The Actual Speed Trap Defenses

There are a number of very concrete limitations on the manner of use of speed detection devices by local law enforcement which operate by allowing evidence of the readout of the speed detection device to be inadmissible in court.

  • No operation within 300 feet of a reduction of speed limit inside an incorporated municipality (O.C.G.A. § 40-14-9)
  • No operation within 600 feet of a reduction of speed limit outside an incorporated municipality or inside a consolidated city-county government (O.C.G.A. § 40-14-9)
  • No operation within 30 days of a new posting of a reduction of speed for that area excepting highway work zones or variable speed limit areas. O.C.G.A. §  40-14-9)
  • No operation on any portion of a highway which has a grade in excess of 7 percent. (O.C.G.A. § 40-14-9)
  • No operation of a stationary speed detection device from a vehicle which is obstructed from the view of approaching motorists or is otherwise not visible at a distance of at least 500 feet. (O.C.G.A. § 40-14-7)
  • The most notable limitation is that local law enforcement officers cannot issue a citation based on a speed detection device unless the speed of the vehicle exceeds the speed limit by more than 10 miles per hour above that limit with a few exceptions: (1) in properly marked school zones within and close to the time of school operation, (2) within properly marked historic districts and (3) within properly marked residential districts. (O.C.G.A. §  40-14-8)

The Exceptions to These Rules

There are ways for these limitations to be avoided.

These rules of operation do not apply at all to state law enforcement.  Georgia State Patrol officers are free to hide behind bushes and trees and the occasional low billboard and still operate their speed detection equipment.  They can also operate in hilly areas.  They can certainly hand out tickets for speeding ten miles per hour or less over the speed limit.  Most of them would probably say that they have no need to use such tactics because of the plentitude of people operating their vehicles substantially above ten miles per hour.

Local agencies can make sure that they do not hit the financial limitations by handing tickets out for a variety of other offenses:  inoperable lights, not using wipes when it is raining, obscured tags (film covers or plate frames, etc.), no insurance, expired tags, defective equipment, etc.

It is worth noting that 300 or even 600 feet is nothing these days with modern radar detection or laser detection units.  With line of sight, the primary issue is the size of the vehicle being tracked.  A good radar speed detection unit can read the speed of a tractor-trailer rig from up to a mile away, pickups up to three-quarters of a mile, and sedans at around half a mile.

Radar Detection Devices

Drivers in Georgia are free to use radar detection units and crowd-sourcing traffic information apps like Waze to alert themselves to law enforcement traffic enforcement operations.  Forewarned is forearmed. 

Conclusion

Of course, the best protection is to keep your speed within the posted limits.  Of course, on some stretches of the interstates and the Atlanta-area highways, that may be more dangerous to your health and safety than speeding would be to your finances. 

Sean A. Black

Sean A. Black is a 1992 graduate of the Emory University School of Law.

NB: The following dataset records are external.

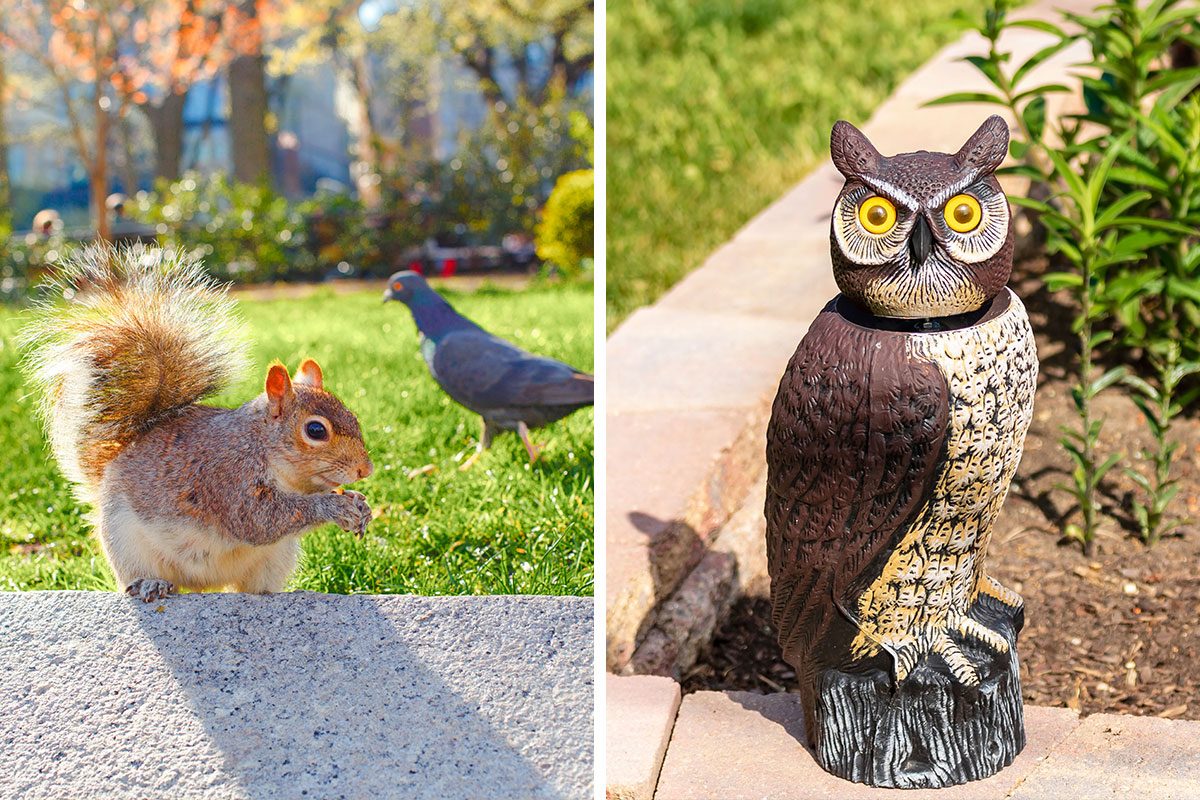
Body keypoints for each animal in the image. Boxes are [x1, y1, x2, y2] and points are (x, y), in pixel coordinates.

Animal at [21, 243, 375, 602]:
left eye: (353, 416)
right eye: (315, 430)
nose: (365, 469)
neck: (262, 446)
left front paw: (360, 504)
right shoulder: (226, 478)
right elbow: (260, 520)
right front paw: (333, 507)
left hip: (276, 558)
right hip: (125, 542)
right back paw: (151, 583)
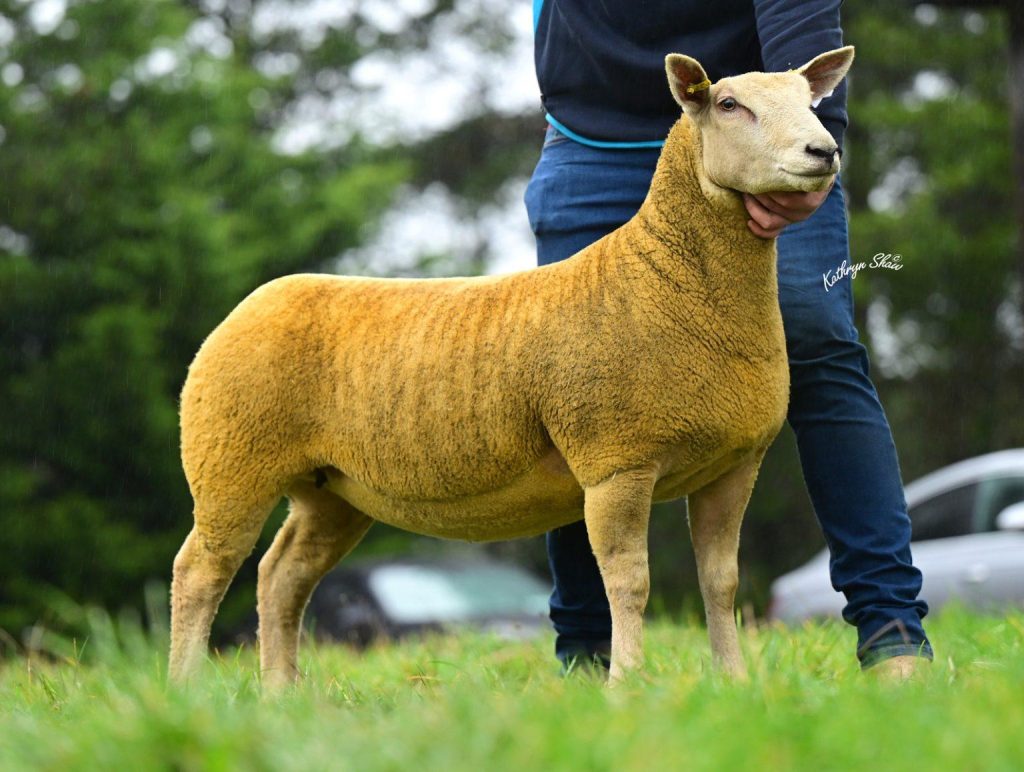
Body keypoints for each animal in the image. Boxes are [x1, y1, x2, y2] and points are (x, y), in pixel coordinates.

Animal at [170, 46, 855, 689]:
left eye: (809, 100)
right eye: (729, 105)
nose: (823, 151)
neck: (665, 278)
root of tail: (256, 300)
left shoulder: (734, 463)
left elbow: (720, 582)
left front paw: (734, 684)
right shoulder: (616, 461)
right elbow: (629, 583)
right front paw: (626, 686)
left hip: (329, 488)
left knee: (280, 575)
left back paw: (280, 694)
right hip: (231, 458)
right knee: (199, 571)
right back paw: (187, 692)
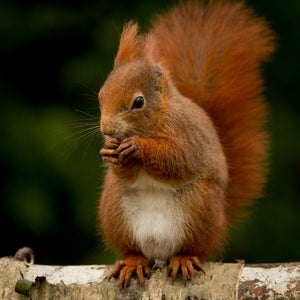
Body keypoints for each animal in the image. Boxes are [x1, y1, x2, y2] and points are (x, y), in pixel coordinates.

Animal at [98, 0, 274, 288]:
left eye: (138, 102)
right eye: (101, 96)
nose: (107, 130)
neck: (157, 121)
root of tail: (158, 251)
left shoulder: (188, 137)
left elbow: (176, 160)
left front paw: (137, 148)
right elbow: (127, 172)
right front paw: (109, 152)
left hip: (200, 209)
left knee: (193, 247)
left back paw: (182, 259)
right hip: (115, 212)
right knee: (131, 249)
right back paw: (133, 262)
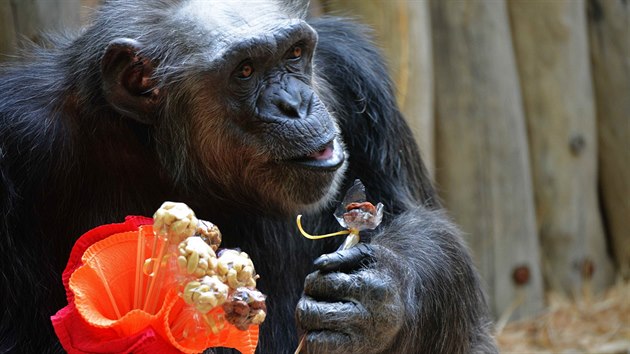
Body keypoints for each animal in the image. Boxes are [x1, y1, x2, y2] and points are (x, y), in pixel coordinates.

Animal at [0, 0, 498, 354]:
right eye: (245, 70)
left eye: (294, 53)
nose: (295, 103)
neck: (160, 144)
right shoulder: (16, 139)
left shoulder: (355, 74)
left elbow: (413, 216)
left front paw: (377, 297)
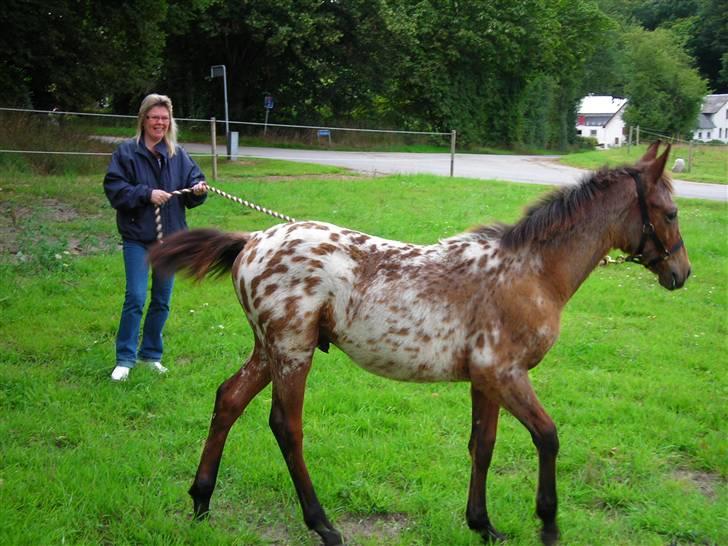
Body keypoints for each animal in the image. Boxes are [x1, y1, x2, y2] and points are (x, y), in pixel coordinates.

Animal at [151, 141, 692, 544]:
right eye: (670, 212)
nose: (682, 274)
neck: (532, 273)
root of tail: (251, 240)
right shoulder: (506, 373)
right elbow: (548, 436)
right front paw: (549, 524)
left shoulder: (485, 379)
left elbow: (484, 445)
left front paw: (483, 525)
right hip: (292, 352)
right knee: (286, 426)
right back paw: (323, 525)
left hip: (268, 349)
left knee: (229, 399)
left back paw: (201, 500)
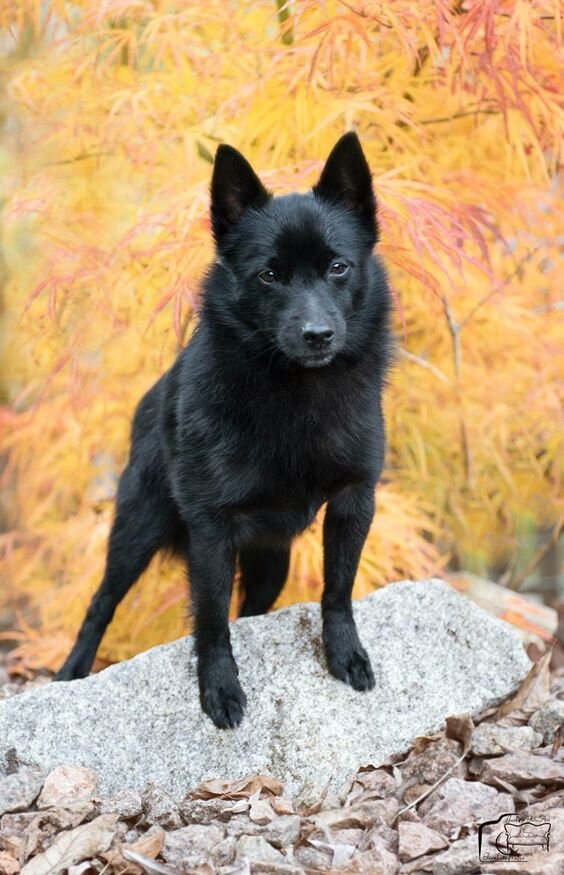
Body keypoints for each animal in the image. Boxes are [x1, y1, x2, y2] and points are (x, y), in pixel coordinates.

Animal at [57, 133, 392, 728]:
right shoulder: (210, 529)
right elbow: (211, 621)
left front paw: (346, 654)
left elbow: (338, 588)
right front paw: (219, 688)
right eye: (268, 274)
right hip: (137, 529)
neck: (295, 393)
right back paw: (71, 672)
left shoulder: (355, 499)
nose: (317, 334)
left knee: (253, 607)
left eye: (338, 267)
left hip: (271, 558)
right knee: (101, 603)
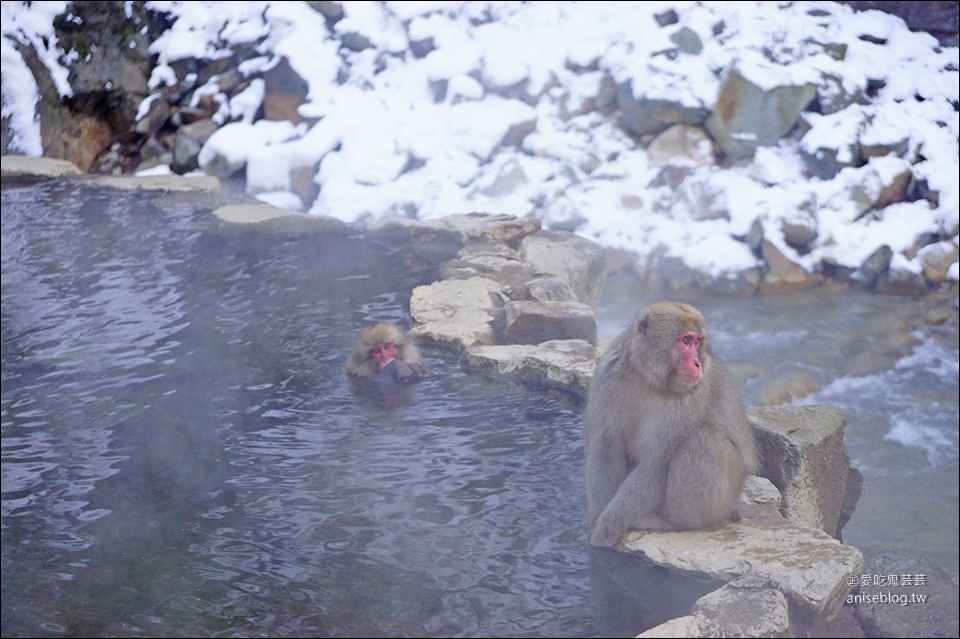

He has been in private practice in Toccoa, Georgia since June 1, 1992.

Comments

James Baxter

Posted Jul 12, 2020 at 08:36:55

Steve, I am glad to see your message on speed traps in Georgia. Any good work that the state has done to protect Georgia drivers from speed traps amounts to almost nothing. The reason I say this is that the state patrol has simply taken the good spots and are running the speed traps themselves, I live and drive on Hway 27 in West Georgia,. They work one spot where to speed limit goes from 65 to 55. They sit below a hill where you will not see them. They also work a steep hill going down to Buck creek. With your foot off the gas you gain around 10 mph going down the hill. Of course the laws against both of these that effect local law from using them does not apply to the State Patrol.